DKPP Banjar Ingatkan Ancaman Musim Kemarau, Kualitas Air Sungai Memburuk dan Picu Risiko Kematian Ikan

Bagikan

Damkarnews.com, BANJAR – Musim kemarau mulai memberi dampak serius terhadap usaha budidaya ikan keramba jala apung di Kabupaten Banjar. Penurunan debit air sungai menyebabkan kadar oksigen terlarut merosot hingga berada di bawah ambang ideal, memaksa sejumlah pembudidaya melakukan panen lebih awal untuk menghindari kerugian akibat kematian ikan.

Kondisi tersebut terungkap saat Dinas Ketahanan Pangan dan Perikanan (DKPP) Kabupaten Banjar melakukan pemantauan kualitas air di sejumlah sentra budidaya ikan, di antaranya kawasan Sungai Arfat dan Desa Mali-Mali.

Kepala Dinas Ketahanan Pangan dan Perikanan Kabupaten Banjar Sipliansyah Hartani melalui Kepala Bidang Perikanan Budidaya, Bandi Chairullah, mengatakan pemantauan dilakukan sebagai langkah antisipasi menghadapi dampak musim kemarau yang berpotensi mengancam keberlangsungan usaha para pembudidaya.

Tim DKPP melakukan pengukuran terhadap kadar oksigen terlarut (Dissolved Oxygen/DO), tingkat keasaman (pH), suhu air, hingga kedalaman sungai yang terus mengalami penurunan.

Di wilayah hilir Desa Sungai Arfat, kadar oksigen terlarut hanya tercatat sekitar 1 mg/liter, dengan suhu air mencapai 29,7 derajat Celsius, pH 6, serta kedalaman sungai berkisar 1,5 hingga 3 meter.

Sementara di Desa Mali-Mali, kondisi kualitas air dinilai lebih mengkhawatirkan. Hasil pemantauan pada pukul 18.25 Wita menunjukkan kadar oksigen terlarut hanya berada di kisaran 0,61 hingga 1,3 mg/liter, dengan pH tetap 6, kedalaman sungai tinggal 1 hingga 2,5 meter, dan permukaan air telah turun sekitar dua meter dari kondisi normal. Tingkat kecerahan air tercatat antara 75 hingga 102 sentimeter.

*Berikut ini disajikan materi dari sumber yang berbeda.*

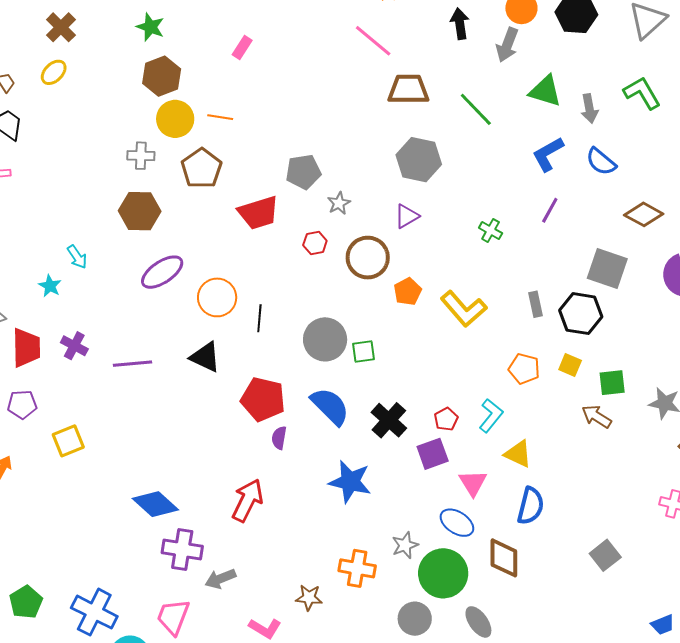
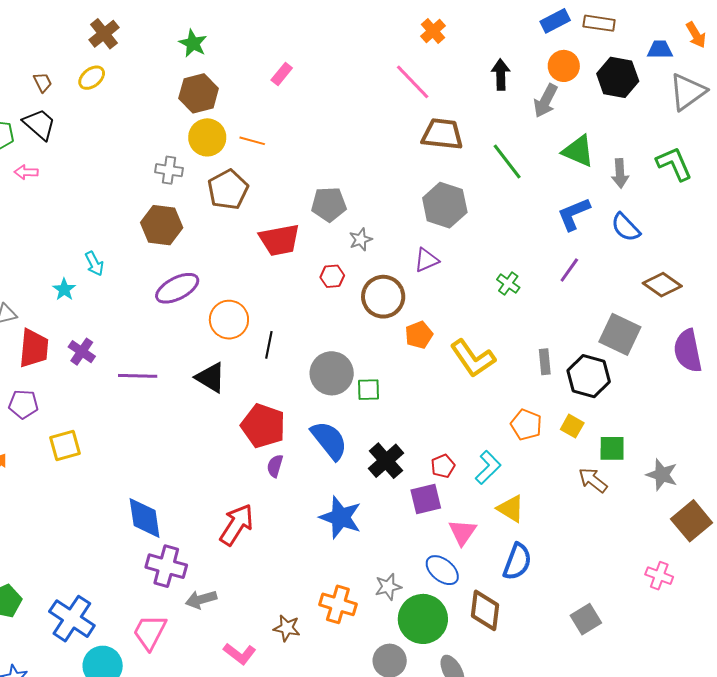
blue diamond: (155, 504) -> (145, 518), turned 33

Menurut Bandi, rendahnya kandungan oksigen menjadi ancaman utama bagi ikan yang dipelihara di keramba.

“Jika kadar oksigen terus menurun dalam waktu yang lama, ikan akan mengalami stres, sulit bernapas, bahkan berpotensi mati massal,” ujarnya.

Ia menjelaskan, DKPP sebenarnya telah melakukan langkah pencegahan sejak Mei hingga Juni 2026 melalui sosialisasi dan penyampaian imbauan kepada seluruh pembudidaya ikan.

Para pembudidaya diminta mengatur waktu panen sebelum debit air turun lebih jauh, serta mengurangi kepadatan tebar benih agar kebutuhan oksigen ikan tetap tercukupi meski kualitas air menurun.

“Sejak Mei sampai Juni kami sudah mengingatkan para pembudidaya agar mewaspadai perubahan iklim yang memasuki musim kemarau. Kami mengimbau mereka mengatur jadwal panen lebih awal dan tidak menebar ikan terlalu padat agar risiko kerugian bisa diminimalkan,” kata Bandi.

Imbauan tersebut terbukti membantu sebagian pembudidaya menghindari kerugian besar.

Salmi, salah seorang pembudidaya ikan di Desa Mali-Mali, mengaku permukaan air sungai kini telah turun sekitar dua meter dibandingkan kondisi normal. Kondisi itu membuat kandungan oksigen di dalam air berkurang drastis sehingga ikan bawal yang dipeliharanya mulai mengalami gejala kekurangan oksigen.

Beruntung, ia segera melakukan panen darurat sebelum kondisi semakin memburuk.

“Sekitar 500 kilogram ikan bawal berhasil kami panen dan langsung dijual. Kalau terlambat beberapa hari saja, kemungkinan besar ikan akan mati karena kekurangan oksigen,” ungkapnya.

DKPP Kabupaten Banjar mengimbau seluruh pembudidaya terus memantau kondisi sungai selama musim kemarau berlangsung. Perubahan kualitas air dapat terjadi dalam waktu singkat, sehingga diperlukan kewaspadaan dan tindakan cepat untuk mencegah kematian ikan.

Melalui pemantauan rutin dan koordinasi dengan para pembudidaya, pemerintah daerah berharap produktivitas sektor perikanan budidaya tetap terjaga sekaligus melindungi pendapatan masyarakat yang menggantungkan hidup dari usaha keramba jala apung di Kabupaten Banjar.